- **YOUR ASSIGNMENT**: Below are entries; repeat exactly, and nothing else, the lines from the one holding "নতুন ভিসি পেল ১১ বিশ্ববিদ্যালয়" through the one holding "ул. Профессиональная, д. 4", inclusive. Leave the pictures out.

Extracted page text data
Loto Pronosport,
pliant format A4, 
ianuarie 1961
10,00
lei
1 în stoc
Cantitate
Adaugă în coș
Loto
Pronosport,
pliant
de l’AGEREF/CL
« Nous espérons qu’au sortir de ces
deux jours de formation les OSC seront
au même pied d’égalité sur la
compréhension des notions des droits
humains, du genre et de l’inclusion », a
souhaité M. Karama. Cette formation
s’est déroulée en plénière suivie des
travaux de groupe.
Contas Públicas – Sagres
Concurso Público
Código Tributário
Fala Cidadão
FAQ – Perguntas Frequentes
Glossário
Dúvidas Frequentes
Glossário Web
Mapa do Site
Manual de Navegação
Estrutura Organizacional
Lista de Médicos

* * *

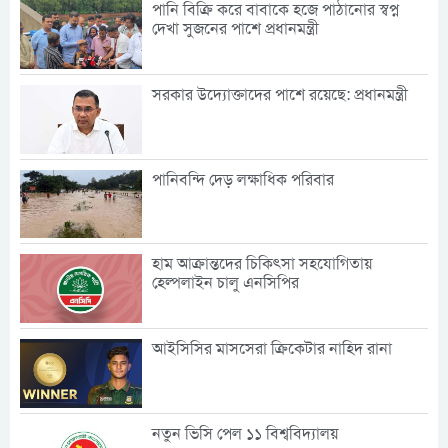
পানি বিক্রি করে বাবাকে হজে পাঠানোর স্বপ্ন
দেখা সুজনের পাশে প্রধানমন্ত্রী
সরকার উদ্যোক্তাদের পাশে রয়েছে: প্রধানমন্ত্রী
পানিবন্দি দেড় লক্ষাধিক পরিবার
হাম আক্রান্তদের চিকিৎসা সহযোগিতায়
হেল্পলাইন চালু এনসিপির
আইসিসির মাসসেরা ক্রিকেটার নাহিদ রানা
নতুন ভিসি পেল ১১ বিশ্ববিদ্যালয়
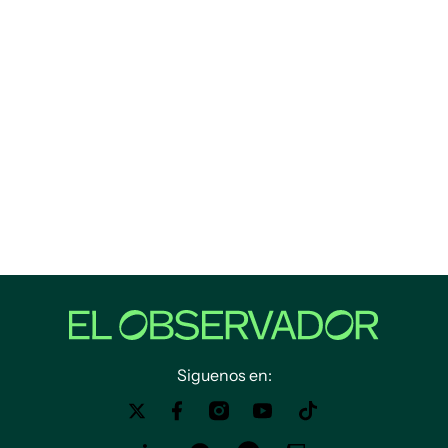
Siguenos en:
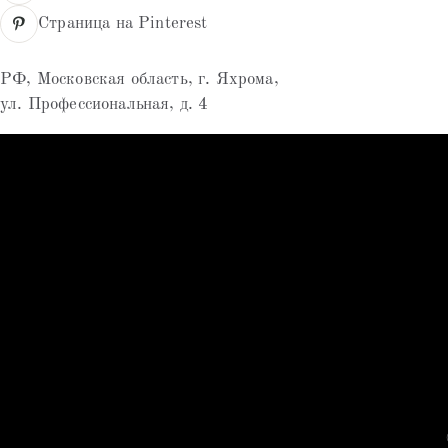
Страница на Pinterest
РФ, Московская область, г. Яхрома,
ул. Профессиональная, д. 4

- **ANSWER SPACE**:
নতুন ভিসি পেল ১১ বিশ্ববিদ্যালয়
Siguenos en:
Страница на Pinterest
РФ, Московская область, г. Яхрома,
ул. Профессиональная, д. 4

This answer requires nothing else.